Software security and reliability have been compared and contrasted for several years, with the primary point being that both have the goal of protecting customers and consumers. However, with the continued adoption and maturation of the devsecops and site reliability engineering (SRE) movements, there is an increasing overlap between the two. When carried out appropriately, this maximizes stakeholder value.
Anyone who has worked in cybersecurity for some time is familiar with the CIA triad, which stands for confidentiality, integrity and availability. Metrics related to availability are a critical part of the devops (and subsequently devsecops) movement. These come in the form of the Devops Research and Assessments (DORA). These metrics include meantime to recover (MTTR) and change failure rate (CFR). If proposed changes fail and impede availability, and it takes unacceptable lengths of time to recover, you’ve now compromised both security and reliability.

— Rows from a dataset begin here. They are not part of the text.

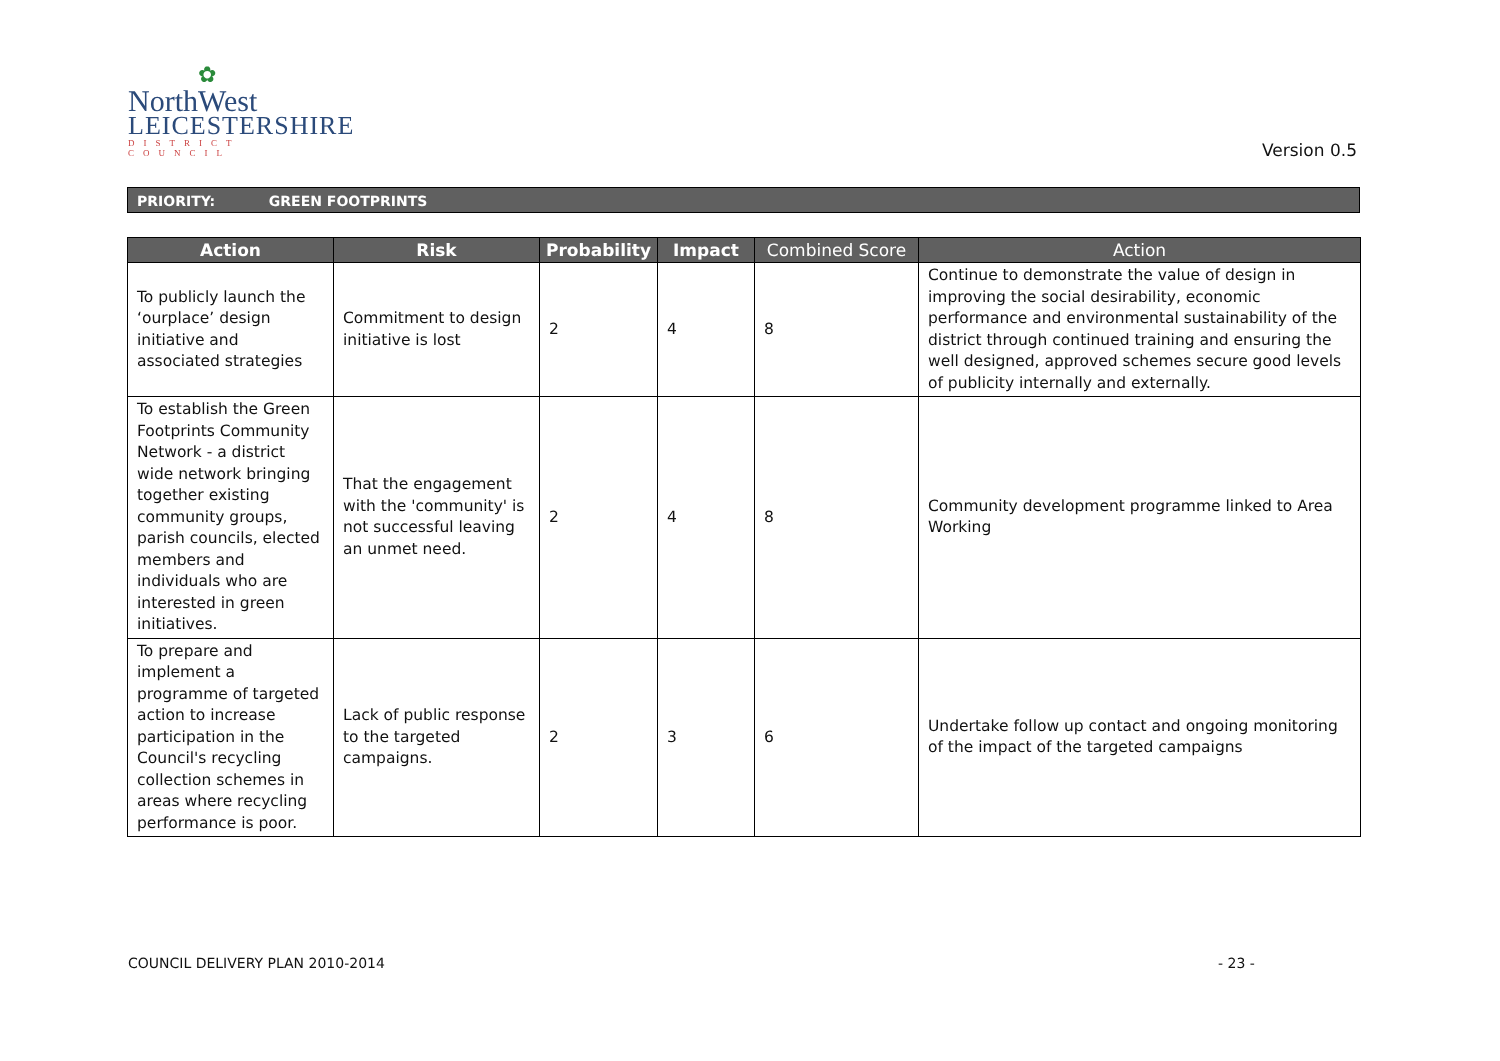✿
NorthWest
LEICESTERSHIRE
DISTRICT COUNCIL
Version 0.5
PRIORITY: GREEN FOOTPRINTS
| Action | Risk | Probability | Impact | Combined Score | Action |
| --- | --- | --- | --- | --- | --- |
| To publicly launch the ‘ourplace’ design initiative and associated strategies | Commitment to design initiative is lost | 2 | 4 | 8 | Continue to demonstrate the value of design in improving the social desirability, economic performance and environmental sustainability of the district through continued training and ensuring the well designed, approved schemes secure good levels of publicity internally and externally. |
| To establish the Green Footprints Community Network - a district wide network bringing together existing community groups, parish councils, elected members and individuals who are interested in green initiatives. | That the engagement with the 'community' is not successful leaving an unmet need. | 2 | 4 | 8 | Community development programme linked to Area Working |
| To prepare and implement a programme of targeted action to increase participation in the Council's recycling collection schemes in areas where recycling performance is poor. | Lack of public response to the targeted campaigns. | 2 | 3 | 6 | Undertake follow up contact and ongoing monitoring of the impact of the targeted campaigns |
COUNCIL DELIVERY PLAN 2010-2014
- 23 -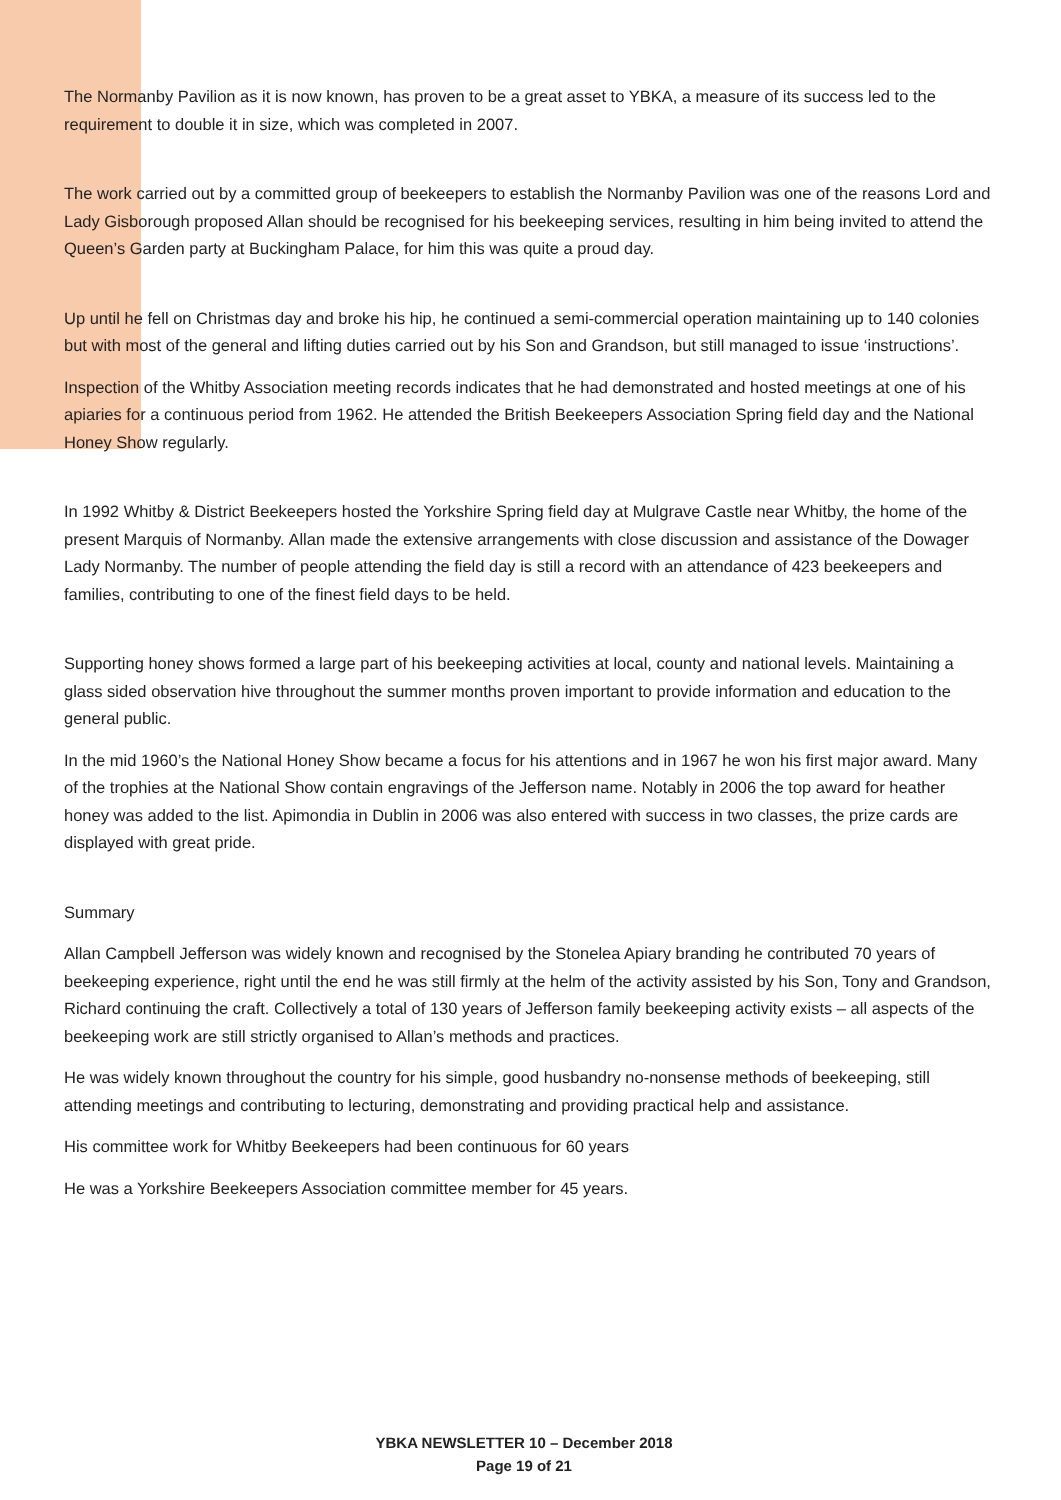The Normanby Pavilion as it is now known, has proven to be a great asset to YBKA, a measure of its success led to the requirement to double it in size, which was completed in 2007.
The work carried out by a committed group of beekeepers to establish the Normanby Pavilion was one of the reasons Lord and Lady Gisborough proposed Allan should be recognised for his beekeeping services, resulting in him being invited to attend the Queen’s Garden party at Buckingham Palace, for him this was quite a proud day.
Up until he fell on Christmas day and broke his hip, he continued a semi-commercial operation maintaining up to 140 colonies but with most of the general and lifting duties carried out by his Son and Grandson, but still managed to issue ‘instructions’.
Inspection of the Whitby Association meeting records indicates that he had demonstrated and hosted meetings at one of his apiaries for a continuous period from 1962. He attended the British Beekeepers Association Spring field day and the National Honey Show regularly.
In 1992 Whitby & District Beekeepers hosted the Yorkshire Spring field day at Mulgrave Castle near Whitby, the home of the present Marquis of Normanby. Allan made the extensive arrangements with close discussion and assistance of the Dowager Lady Normanby. The number of people attending the field day is still a record with an attendance of 423 beekeepers and families, contributing to one of the finest field days to be held.
Supporting honey shows formed a large part of his beekeeping activities at local, county and national levels. Maintaining a glass sided observation hive throughout the summer months proven important to provide information and education to the general public.
In the mid 1960’s the National Honey Show became a focus for his attentions and in 1967 he won his first major award. Many of the trophies at the National Show contain engravings of the Jefferson name. Notably in 2006 the top award for heather honey was added to the list. Apimondia in Dublin in 2006 was also entered with success in two classes, the prize cards are displayed with great pride.
Summary
Allan Campbell Jefferson was widely known and recognised by the Stonelea Apiary branding he contributed 70 years of beekeeping experience, right until the end he was still firmly at the helm of the activity assisted by his Son, Tony and Grandson, Richard continuing the craft. Collectively a total of 130 years of Jefferson family beekeeping activity exists – all aspects of the beekeeping work are still strictly organised to Allan’s methods and practices.
He was widely known throughout the country for his simple, good husbandry no-nonsense methods of beekeeping, still attending meetings and contributing to lecturing, demonstrating and providing practical help and assistance.
His committee work for Whitby Beekeepers had been continuous for 60 years
He was a Yorkshire Beekeepers Association committee member for 45 years.
YBKA NEWSLETTER 10 – December 2018
Page 19 of 21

We’re seeing a push for organizations to adopt secure devops practices, with studies such as the State of devops Report showing that high performers don’t sacrifice speed for stability (availability). A growing number of organizations are adopting SRE principles, aiming to learn from outages and turn fragile systems into antifragile and reliable ones.
Short lead time for changes boosts security
Despite the obvious relationship between MTTR and CFR, another DORA metric also has a strong potential impact from the security perspective. This would be the lead time for changes metric. This metric is often associated with the time it takes to go from code committed to code successfully running in production. It is generally discussed in the context of quickly being able to deliver value to customers or end users.